That's a great observation. I completely agree that traditional infrastructure metrics only tell part of the story. An agent can appear healthy from a system perspective while still making poor decisions, looping through tools, or generating unnecessary costs.
What makes agentic systems different is that we need visibility into behavior, not just infrastructure. Session traces, tool-call chains, token consumption, decision paths, and security audits are becoming just as important as CPU, memory, and uptime metrics.
I also think explainability will become a key requirement as agents gain more autonomy. When an agent takes an action, teams won't just ask Did it work? they'll ask Why did it choose that action? and What information influenced that decision?
As you mentioned, observability is quickly evolving from an operational convenience into a core layer for governance, safety, cost control, and trust in production AI systems.

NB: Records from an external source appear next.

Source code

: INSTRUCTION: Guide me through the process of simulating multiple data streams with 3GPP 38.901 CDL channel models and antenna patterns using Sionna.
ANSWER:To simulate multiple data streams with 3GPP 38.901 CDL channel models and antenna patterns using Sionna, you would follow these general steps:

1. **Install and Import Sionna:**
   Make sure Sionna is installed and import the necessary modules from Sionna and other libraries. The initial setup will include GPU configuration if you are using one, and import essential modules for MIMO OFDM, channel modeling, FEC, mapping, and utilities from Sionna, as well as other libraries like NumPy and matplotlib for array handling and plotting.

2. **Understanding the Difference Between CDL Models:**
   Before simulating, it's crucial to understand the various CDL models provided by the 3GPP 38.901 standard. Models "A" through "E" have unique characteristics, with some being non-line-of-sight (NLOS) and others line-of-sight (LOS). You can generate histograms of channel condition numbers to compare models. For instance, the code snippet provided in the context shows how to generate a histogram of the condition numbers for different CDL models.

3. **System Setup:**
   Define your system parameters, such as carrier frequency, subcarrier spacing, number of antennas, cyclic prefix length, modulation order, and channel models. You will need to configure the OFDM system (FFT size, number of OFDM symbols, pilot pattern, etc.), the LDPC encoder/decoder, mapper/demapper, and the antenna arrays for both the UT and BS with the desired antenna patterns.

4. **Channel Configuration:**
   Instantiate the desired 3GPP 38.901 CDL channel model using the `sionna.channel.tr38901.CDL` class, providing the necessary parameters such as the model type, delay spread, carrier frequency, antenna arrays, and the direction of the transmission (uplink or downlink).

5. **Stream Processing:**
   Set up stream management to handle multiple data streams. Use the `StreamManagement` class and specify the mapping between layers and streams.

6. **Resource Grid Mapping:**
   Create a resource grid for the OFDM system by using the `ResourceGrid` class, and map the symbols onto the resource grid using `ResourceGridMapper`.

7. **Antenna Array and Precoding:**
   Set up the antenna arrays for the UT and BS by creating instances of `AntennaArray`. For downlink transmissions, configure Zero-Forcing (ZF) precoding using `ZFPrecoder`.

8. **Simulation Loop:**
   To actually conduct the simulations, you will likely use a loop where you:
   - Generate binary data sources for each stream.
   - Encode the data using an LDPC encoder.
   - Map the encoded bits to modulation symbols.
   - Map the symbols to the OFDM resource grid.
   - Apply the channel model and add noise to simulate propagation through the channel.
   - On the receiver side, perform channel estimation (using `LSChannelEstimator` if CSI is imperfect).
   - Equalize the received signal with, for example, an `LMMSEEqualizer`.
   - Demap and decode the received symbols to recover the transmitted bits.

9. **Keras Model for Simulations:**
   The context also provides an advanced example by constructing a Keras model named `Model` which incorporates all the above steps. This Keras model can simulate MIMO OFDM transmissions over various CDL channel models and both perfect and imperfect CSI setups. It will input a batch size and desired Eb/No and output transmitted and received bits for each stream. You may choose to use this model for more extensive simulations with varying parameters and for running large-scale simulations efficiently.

One thing that's becoming clear with agentic systems is that traditional monitoring isn't enough anymore. Uptime can be green while an agent is quietly burning tokens, looping on tool calls, or making risky decisions.
The session-level visibility and security audit aspects here are what stood out to me. As agents get access to more tools and workflows, understanding why an action happened becomes just as important as knowing that it happened.
We've seen similar challenges at IT Path Solutions when working on AI agent deployments teams usually start by tracking infrastructure metrics, but the real operational insights come from tracing sessions, tool usage, token consumption, and abnormal behavior patterns.
Observability for AI is quickly evolving from a nice-to-have into a core part of running agents safely and cost-effectively in production.